Form 8-K

 

 

UNITED STATES

SECURITIES AND EXCHANGE COMMISSION

WASHINGTON, DC 20549

 

 

FORM 8-K

 

 

CURRENT REPORT

PURSUANT TO SECTION 13 OR 15(d) OF

THE SECURITIES EXCHANGE ACT OF 1934

Date of report (Date of earliest event reported): April 29, 2009

 

 

WHIRLPOOL CORPORATION

(Exact name of registrant as Specified in Charter)

 

 

 

Delaware   1-3932   38-1490038

(State or Other Jurisdiction

of Incorporation)

  (Commission File Number)  

(IRS Employer

Identification No.)

 

2000 M-63 North, Benton Harbor, Michigan   49022-2692
(Address of Principal Executive Offices)   (Zip Code)

(269) 923-5000

(Registrant’s telephone number, including area code)

 

 

Check the appropriate box below if the Form 8-K filing is intended to simultaneously satisfy the filing obligation of the registrant under any of the following provisions:

 

¨ Written communications pursuant to Rule 425 under the Securities Act (17 CFR 230.425)

 

¨ Soliciting material pursuant to Rule 14a-12 under the Exchange Act (17 CFR 240.14a-12)

 

¨ Pre-commencement communications pursuant to Rule 14d-2(b) under the Exchange Act (17 CFR 240.14d-2(b))

 

¨ Pre-commencement communications pursuant to Rule 13e-4(c) under the Exchange Act (17 CFR 240.13e-4(c))

 

 

 


Item 1.01 Entry into a Material Contract

On April 29, 2009, Whirlpool Corporation (the “Company”) priced an offering of (1) $350,000,000 aggregate principal amount of 8.000% Notes due 2012 (the “2012 Notes”) and (2) $500,000,000 aggregate principal amount of 8.600% Notes due 2014 (the “2014 Notes” and together with the 2012 Notes, the “Notes”). In connection with the offering, the Company entered into a Selling Agency Agreement and Terms Agreement with Citigroup Global Markets Inc. and J.P. Morgan Securities Inc., as representatives of the several underwriters listed therein (collectively, the “Underwriters”), pursuant to which the Company agreed to sell and the Underwriters agreed to purchase, subject to and upon terms and conditions set forth therein, the Notes. The offering of the Notes is expected to close on May 4, 2009.

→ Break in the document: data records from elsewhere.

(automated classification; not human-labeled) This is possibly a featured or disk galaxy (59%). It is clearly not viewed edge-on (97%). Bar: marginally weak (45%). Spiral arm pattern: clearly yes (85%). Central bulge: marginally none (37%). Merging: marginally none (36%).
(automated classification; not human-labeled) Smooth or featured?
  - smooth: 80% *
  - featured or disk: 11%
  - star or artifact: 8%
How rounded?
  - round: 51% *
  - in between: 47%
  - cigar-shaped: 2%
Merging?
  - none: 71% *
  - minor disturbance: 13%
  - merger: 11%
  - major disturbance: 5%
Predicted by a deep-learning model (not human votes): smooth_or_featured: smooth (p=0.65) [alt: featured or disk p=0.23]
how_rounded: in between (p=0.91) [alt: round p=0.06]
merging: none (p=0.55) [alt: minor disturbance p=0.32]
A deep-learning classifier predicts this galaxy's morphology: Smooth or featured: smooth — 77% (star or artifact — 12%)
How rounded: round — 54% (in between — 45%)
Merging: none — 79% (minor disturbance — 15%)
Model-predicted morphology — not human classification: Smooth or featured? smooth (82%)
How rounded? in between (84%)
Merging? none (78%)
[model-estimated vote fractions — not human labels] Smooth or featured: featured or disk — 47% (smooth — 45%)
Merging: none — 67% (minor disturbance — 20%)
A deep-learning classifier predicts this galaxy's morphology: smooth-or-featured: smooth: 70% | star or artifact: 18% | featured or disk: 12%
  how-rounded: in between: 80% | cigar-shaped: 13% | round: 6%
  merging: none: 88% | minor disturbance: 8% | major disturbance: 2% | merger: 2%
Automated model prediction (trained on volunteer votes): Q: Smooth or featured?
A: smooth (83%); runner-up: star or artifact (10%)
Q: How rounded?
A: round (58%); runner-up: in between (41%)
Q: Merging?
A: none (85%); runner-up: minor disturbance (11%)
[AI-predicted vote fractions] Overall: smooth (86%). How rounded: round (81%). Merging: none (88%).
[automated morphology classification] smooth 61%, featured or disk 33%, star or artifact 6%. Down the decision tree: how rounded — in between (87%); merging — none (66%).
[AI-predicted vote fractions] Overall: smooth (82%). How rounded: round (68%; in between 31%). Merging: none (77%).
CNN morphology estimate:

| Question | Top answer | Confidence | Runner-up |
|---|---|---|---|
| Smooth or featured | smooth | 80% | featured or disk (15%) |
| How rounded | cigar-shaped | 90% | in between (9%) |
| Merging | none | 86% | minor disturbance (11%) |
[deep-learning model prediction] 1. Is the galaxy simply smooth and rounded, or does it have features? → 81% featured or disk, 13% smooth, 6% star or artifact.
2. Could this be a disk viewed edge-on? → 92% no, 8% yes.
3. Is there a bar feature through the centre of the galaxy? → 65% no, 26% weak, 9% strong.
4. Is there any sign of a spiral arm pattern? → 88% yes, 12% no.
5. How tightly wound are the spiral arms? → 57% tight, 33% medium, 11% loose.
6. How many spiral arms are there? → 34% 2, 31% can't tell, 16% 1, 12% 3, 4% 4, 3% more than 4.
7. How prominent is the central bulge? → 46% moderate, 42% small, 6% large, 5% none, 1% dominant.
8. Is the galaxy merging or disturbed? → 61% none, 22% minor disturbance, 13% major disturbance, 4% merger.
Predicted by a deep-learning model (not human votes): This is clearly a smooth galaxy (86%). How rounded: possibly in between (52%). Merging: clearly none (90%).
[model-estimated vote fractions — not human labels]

The Notes will be issued under an indenture dated as of March 20, 2000, between the Company and U.S. Bank National Association (successor to Citibank, N.A.), as trustee, to be supplemented by an officers’ certificate establishing the terms and providing for the issuance of the Notes.

The Notes are registered under the Securities Act of 1933, as amended, pursuant to the Company’s Registration Statement on Form S-3 (File No. 333-157392) filed with the Securities and Exchange Commission (the “Commission”) on February 19, 2009. On April 30, 2009, the Company filed a pricing supplement with the Commission relating to the Notes.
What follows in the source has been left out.